(169b) Antibody Affinity Maturation Using Computational Protein Design

In the development of a therapeutic protein, it is often necessary to engineer a high-affinity interaction. Computational protein design and directed evolution provide complementary and potentially synergistic approaches to protein engineering. Computations can in principle search a vastly larger sequence space, albeit with an approximate energy description serving as a surrogate for biochemical function. Directed evolution is limited by experimental library size, with random mutagenesis generally covering most single mutations and only sampling larger combinations of mutations.

We present the affinity maturation of the anti-lysozyme antibody D44.1 using computational protein design. Single mutations predicted to improve binding affinity were rationally designed and then validated experimentally. The design process began with a 2.5 Å crystal structure of the wild-type complex. For each antibody complementarity determining region (CDR) position, mutation to the other 19 amino acids was independently evaluated. The dead-end elimination and A* algorithms were used to search a fixed-backbone, discrete-rotamer conformational space, using an approximate, pairwise-additive energy function. The lowest-energy structures were re-evaluated using more accurate models and energy functions, including Poisson-Boltzmann continuum electrostatics.

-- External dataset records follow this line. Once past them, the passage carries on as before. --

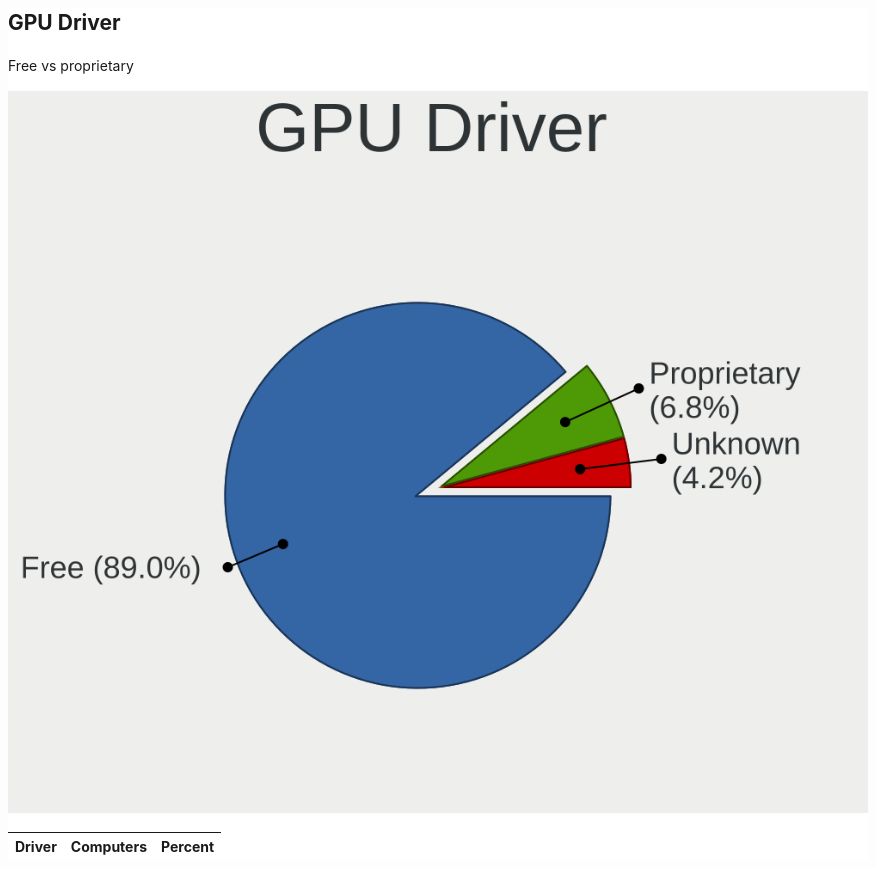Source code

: GPU Driver
----------

Free vs proprietary

![GPU Driver](./All/images/pie_chart/gpu_driver.svg)


| Driver      | Computers | Percent |
|-------------|-----------|---------|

Of 9 single mutants tested spanning 7 amino-acid positions, 6 mutants bound tighter than the wild type, with an 8-fold improvement for the best single mutant. Combinations of single mutants could produce larger affinity enhancements, transitioning from the nanomolar (nM) to picomolar (pM) affinity range. Affinity gains predicted through improved electrostatic and solvation effects are emphasized when selecting mutants to test experimentally. Designed interactions include removal of unsatisfied hydrogen-bonding groups and addition of charged residues. The overall procedure is fast and for this case yields a high hit-rate of improvements.

This work was supported by an NSF fellowship to SML and a grant from the NIH (CA096504).